I believe they are using this to store the BVH traversal stack in registers, with allocation size depending on traversal depth. Eventually all the rays in the wave will hit or miss and free those registers.

Busy waiting is only the naive solution. I bet they went with the software based solution so they can experiment with other approaches. Such as dynamically switching to the previous approach of a stack in shared-memory when registers run out. Or maybe they can sort the rays, moving the long-running rays out, grouping them together into waves dedicated for deep traversal.
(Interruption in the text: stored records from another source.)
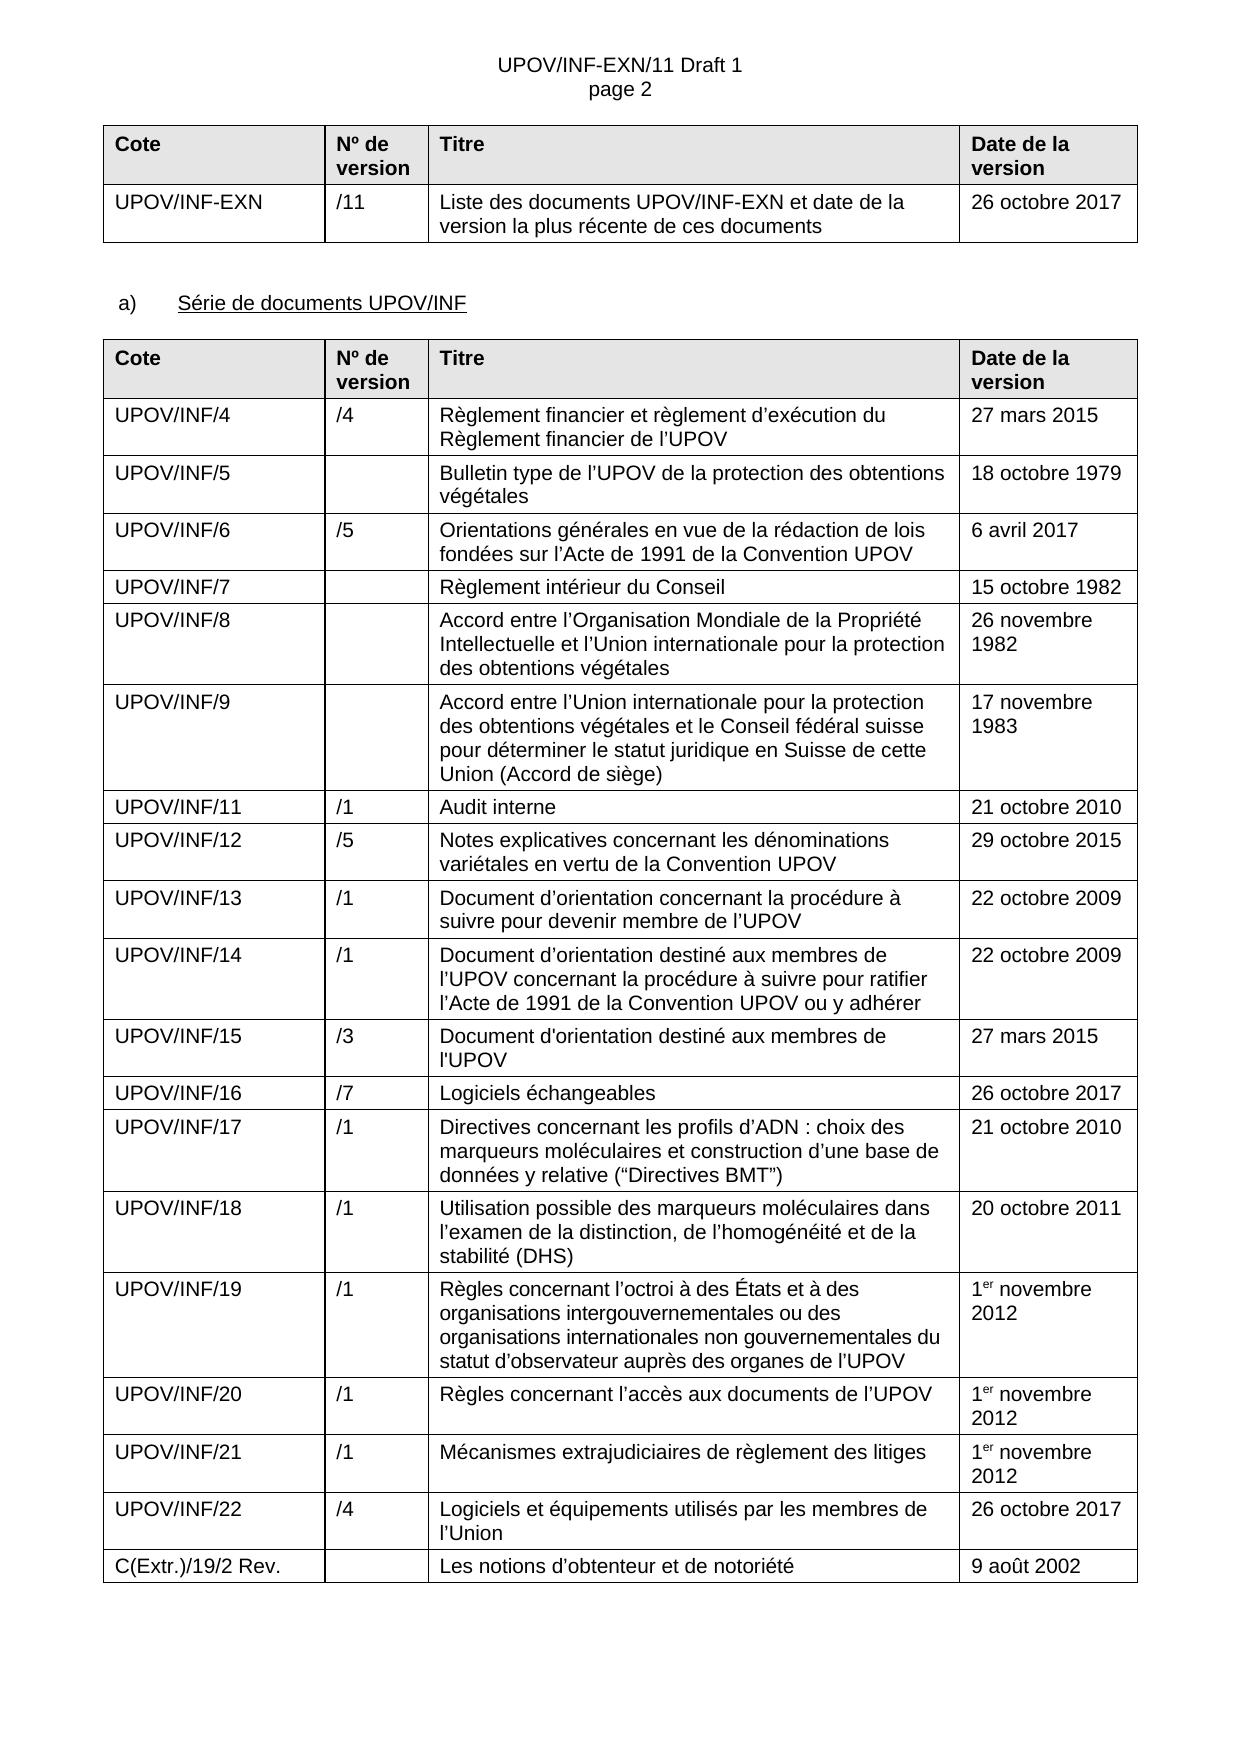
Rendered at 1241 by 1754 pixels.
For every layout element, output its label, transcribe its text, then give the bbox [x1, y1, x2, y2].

table_header Cote [104, 340, 324, 398]
table_cell Document d'orientation destiné aux membres de l'UPOV [429, 1020, 959, 1076]
table_cell 6 avril 2017 [960, 514, 1137, 570]
table_cell 27 mars 2015 [960, 1020, 1137, 1076]
table_cell Logiciels échangeables [429, 1077, 959, 1109]
table_cell /7 [326, 1077, 428, 1109]
table_cell UPOV/INF/5 [104, 456, 324, 512]
table_cell /11 [326, 185, 428, 242]
table_cell /5 [326, 514, 428, 570]
table_cell /3 [326, 1020, 428, 1076]
table_cell Règlement financier et règlement d’exécution du Règlement financier de l’UPOV [429, 399, 959, 455]
table_cell 26 octobre 2017 [960, 1493, 1137, 1549]
table_cell 26 octobre 2017 [960, 1077, 1137, 1109]
table_cell 29 octobre 2015 [960, 824, 1137, 880]
table_cell [326, 456, 428, 512]
table_cell /1 [326, 1192, 428, 1272]
table_cell Notes explicatives concernant les dénominations variétales en vertu de la Convention UPOV [429, 824, 959, 880]
table_cell UPOV/INF/14 [104, 939, 324, 1019]
table_cell UPOV/INF/9 [104, 685, 324, 789]
table_cell /1 [326, 1273, 428, 1377]
table_cell UPOV/INF-EXN [104, 185, 324, 242]
table_cell Bulletin type de l’UPOV de la protection des obtentions végétales [429, 456, 959, 512]
table_header Titre [429, 126, 959, 184]
table_cell UPOV/INF/12 [104, 824, 324, 880]
table_header Titre [429, 340, 959, 398]
table_cell 17 novembre 1983 [960, 685, 1137, 789]
table_cell UPOV/INF/20 [104, 1378, 324, 1434]
table_cell UPOV/INF/8 [104, 604, 324, 684]
table_cell [326, 685, 428, 789]
table_cell C(Extr.)/19/2 Rev. [104, 1550, 324, 1582]
table_header Nº de version [326, 126, 428, 184]
table_cell 9 août 2002 [960, 1550, 1137, 1582]
table_cell /5 [326, 824, 428, 880]
table_cell Orientations générales en vue de la rédaction de lois fondées sur l’Acte de 1991 de la Convention UPOV [429, 514, 959, 570]
table_cell Accord entre l’Union internationale pour la protection des obtentions végétales et le Conseil fédéral suisse pour déterminer le statut juridique en Suisse de cette Union (Accord de siège) [429, 685, 959, 789]
table_cell Document d’orientation concernant la procédure à suivre pour devenir membre de l’UPOV [429, 881, 959, 937]
table_cell 22 octobre 2009 [960, 939, 1137, 1019]
table_cell Document d’orientation destiné aux membres de l’UPOV concernant la procédure à suivre pour ratifier l’Acte de 1991 de la Convention UPOV ou y adhérer [429, 939, 959, 1019]
table_cell /4 [326, 1493, 428, 1549]
table_cell 21 octobre 2010 [960, 791, 1137, 823]
table_cell Règles concernant l’accès aux documents de l’UPOV [429, 1378, 959, 1434]
table_cell 21 octobre 2010 [960, 1110, 1137, 1191]
table_cell /1 [326, 939, 428, 1019]
table_cell 15 octobre 1982 [960, 571, 1137, 603]
table_cell Les notions d’obtenteur et de notoriété [429, 1550, 959, 1582]
table_header Nº de version [326, 340, 428, 398]
table_cell Accord entre l’Organisation Mondiale de la Propriété Intellectuelle et l’Union internationale pour la protection des obtentions végétales [429, 604, 959, 684]
table_cell Mécanismes extrajudiciaires de règlement des litiges [429, 1435, 959, 1492]
table_cell 26 octobre 2017 [960, 185, 1137, 242]
table_cell Règles concernant l’octroi à des États et à des organisations intergouvernementales ou des organisations internationales non gouvernementales du statut d’observateur auprès des organes de l’UPOV [429, 1273, 959, 1377]
table_header Cote [104, 126, 324, 184]
table_cell 1er novembre 2012 [960, 1378, 1137, 1434]
table_cell 27 mars 2015 [960, 399, 1137, 455]
table_cell Logiciels et équipements utilisés par les membres de l’Union [429, 1493, 959, 1549]
table_cell UPOV/INF/7 [104, 571, 324, 603]
table_cell UPOV/INF/17 [104, 1110, 324, 1191]
table_cell 22 octobre 2009 [960, 881, 1137, 937]
table_cell /1 [326, 1435, 428, 1492]
table_cell /4 [326, 399, 428, 455]
table_cell /1 [326, 881, 428, 937]
table_cell [326, 571, 428, 603]
table_cell 26 novembre 1982 [960, 604, 1137, 684]
table_cell UPOV/INF/15 [104, 1020, 324, 1076]
table_cell UPOV/INF/19 [104, 1273, 324, 1377]
table_cell Règlement intérieur du Conseil [429, 571, 959, 603]
table_cell 1er novembre 2012 [960, 1435, 1137, 1492]
table_cell UPOV/INF/22 [104, 1493, 324, 1549]
table_header Date de la version [960, 340, 1137, 398]
table_cell UPOV/INF/11 [104, 791, 324, 823]
table_cell 20 octobre 2011 [960, 1192, 1137, 1272]
table_cell UPOV/INF/16 [104, 1077, 324, 1109]
table_cell 18 octobre 1979 [960, 456, 1137, 512]
table_header Date de la version [960, 126, 1137, 184]
table_cell UPOV/INF/4 [104, 399, 324, 455]
table_cell Directives concernant les profils d’ADN : choix des marqueurs moléculaires et construction d’une base de données y relative (“Directives BMT”) [429, 1110, 959, 1191]
table_cell Audit interne [429, 791, 959, 823]
table_cell [326, 604, 428, 684]
table_cell Liste des documents UPOV/INF-EXN et date de la version la plus récente de ces documents [429, 185, 959, 242]
table_cell UPOV/INF/21 [104, 1435, 324, 1492]
table_cell UPOV/INF/6 [104, 514, 324, 570]
text a) Série de documents UPOV/INF [118, 291, 1122, 314]
table_cell 1er novembre 2012 [960, 1273, 1137, 1377]
table_cell Utilisation possible des marqueurs moléculaires dans l’examen de la distinction, de l’homogénéité et de la stabilité (DHS) [429, 1192, 959, 1272]
table_cell [326, 1550, 428, 1582]
table_cell /1 [326, 791, 428, 823]
table_cell UPOV/INF/18 [104, 1192, 324, 1272]
table_cell /1 [326, 1110, 428, 1191]
table_cell /1 [326, 1378, 428, 1434]
table_cell UPOV/INF/13 [104, 881, 324, 937]
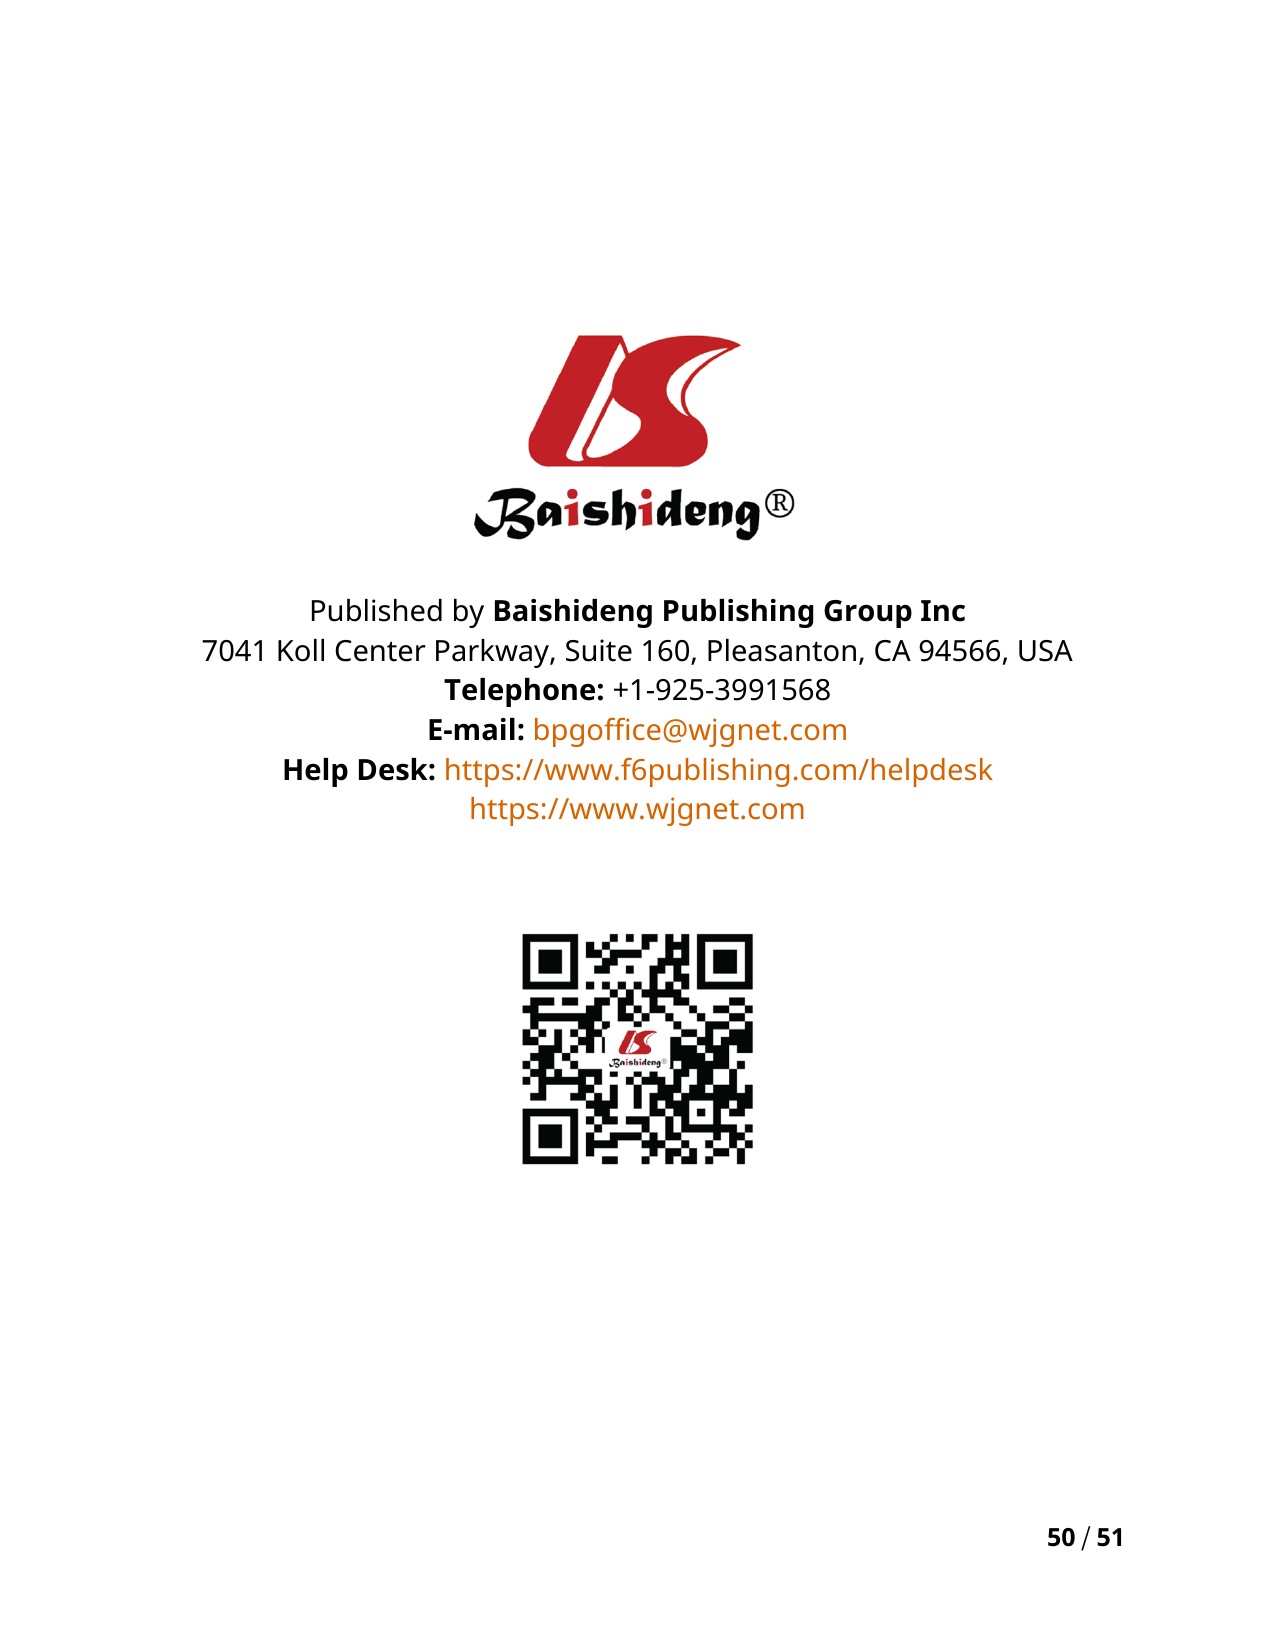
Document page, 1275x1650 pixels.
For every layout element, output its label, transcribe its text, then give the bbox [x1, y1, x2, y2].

text Published by Baishideng Publishing Group Inc [150, 590, 1125, 630]
text https://www.wjgnet.com [150, 788, 1125, 828]
picture [519, 930, 757, 1167]
picture [432, 320, 843, 556]
text E-mail: bpgoffice@wjgnet.com [150, 709, 1125, 749]
text Help Desk: https://www.f6publishing.com/helpdesk [150, 749, 1125, 788]
text Telephone: +1-925-3991568 [150, 669, 1125, 709]
text 7041 Koll Center Parkway, Suite 160, Pleasanton, CA 94566, USA [150, 630, 1125, 669]
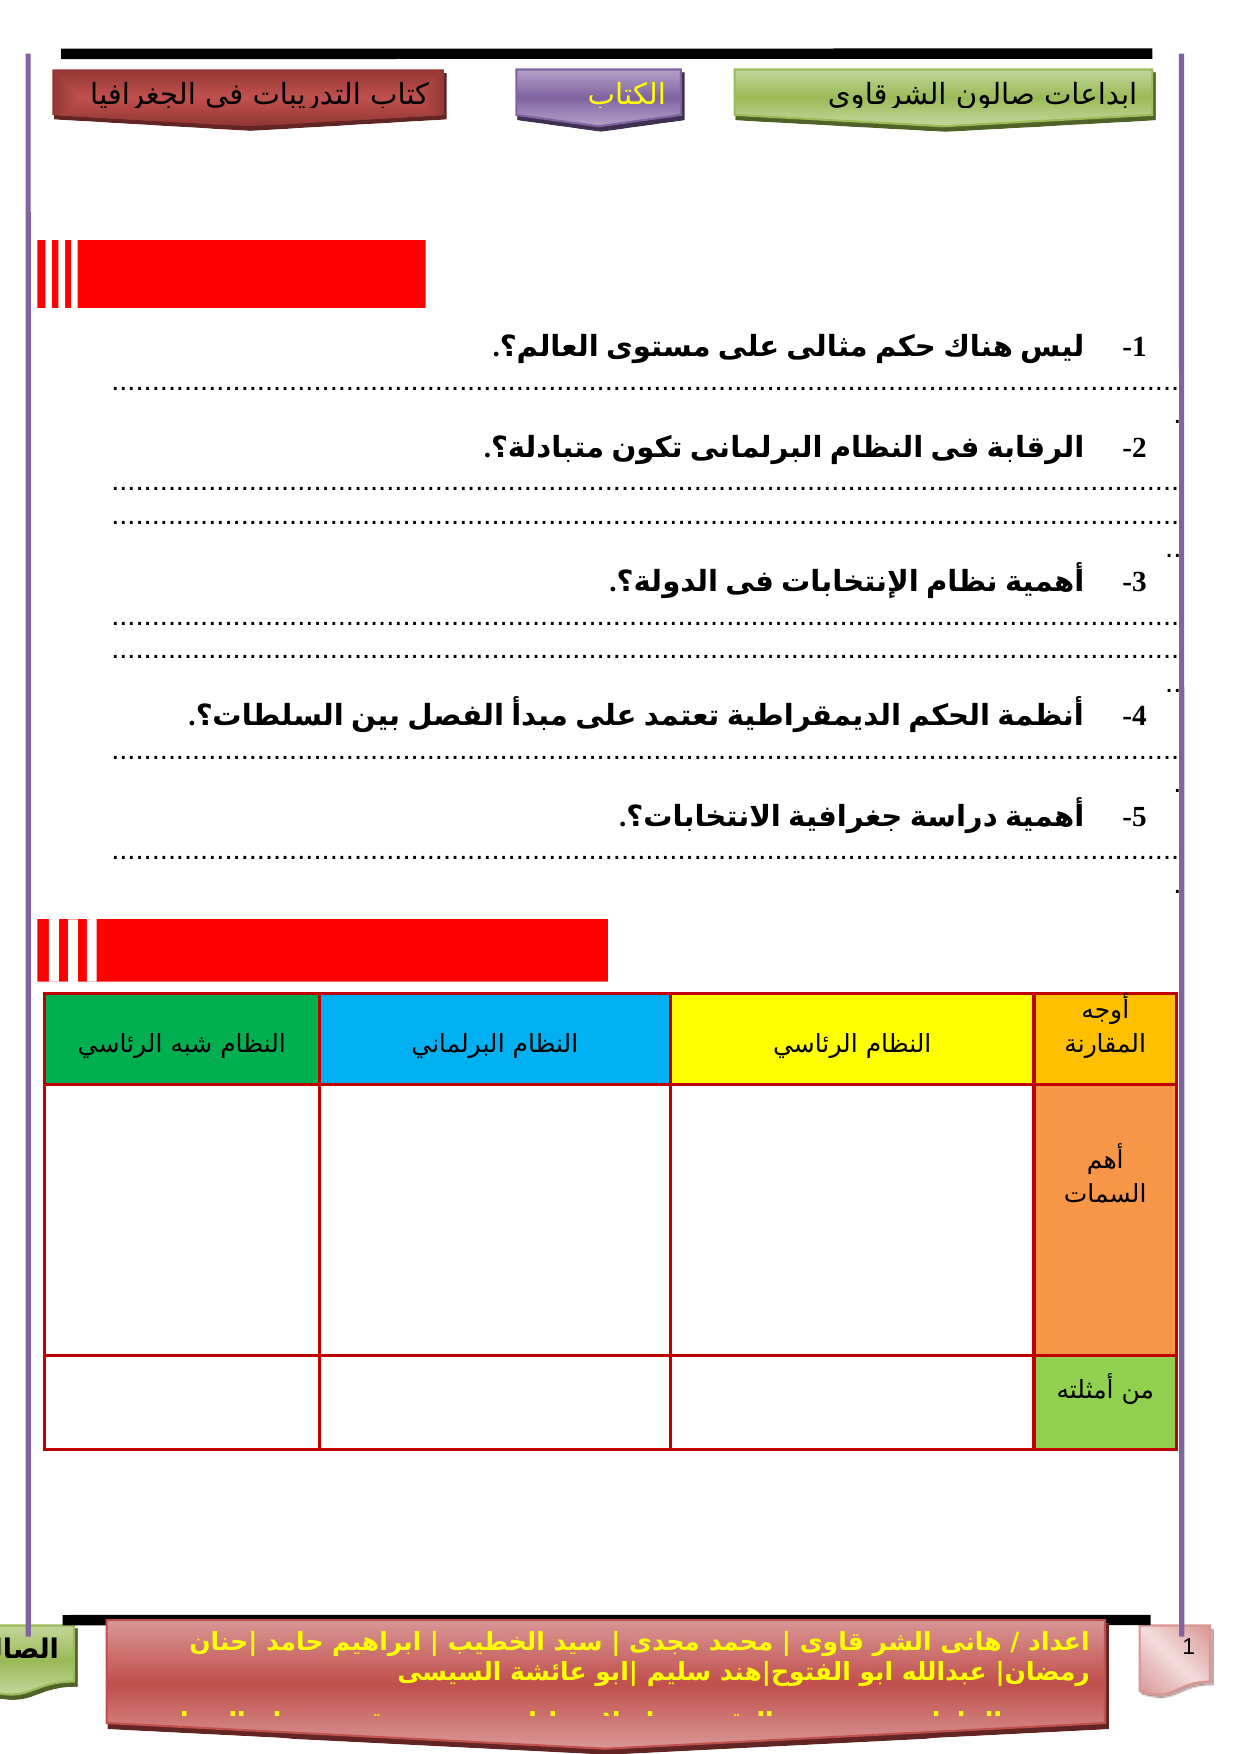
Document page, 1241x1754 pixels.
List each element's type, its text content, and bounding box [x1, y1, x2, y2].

list الرقابة فى النظام البرلمانى تكون متبادلة؟. [103, 430, 1122, 463]
table_header النظام الرئاسي [672, 995, 1032, 1083]
table_cell أهم السمات [1036, 1086, 1175, 1354]
table_cell [321, 1357, 669, 1448]
list أنظمة الحكم الديمقراطية تعتمد على مبدأ الفصل بين السلطات؟. [103, 698, 1122, 732]
table_header أوجه المقارنة [1036, 995, 1175, 1083]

phire · 2025-04-06T04:10:24 1743912624

Actually, I'm wrong.

AMD's deep dive [1] says register use is low during BVH traversal, so they are still using shared memory for the stack. According to the ISA doc [2] they have a special mode for the stack that overwrites older entries instead of overflowing and a fallback stackless mode.

So the register allocation is actually increased when invoking the hit shader, allowing each hit shader to use a different number of VGPRs, spinning is probably the most logical approach. They probably don't even need the deadlock avoidance mode with their current implementation, which seems to allocate the full set of registers when calling the hit shader and only free them at the end.

[1] https://www.techpowerup.com/review/amd-radeon-rx-9070-series...

[2] See 12.5.3. DS Stack Operations for Ray Tracing - https://www.amd.com/content/dam/amd/en/documents/radeon-tech...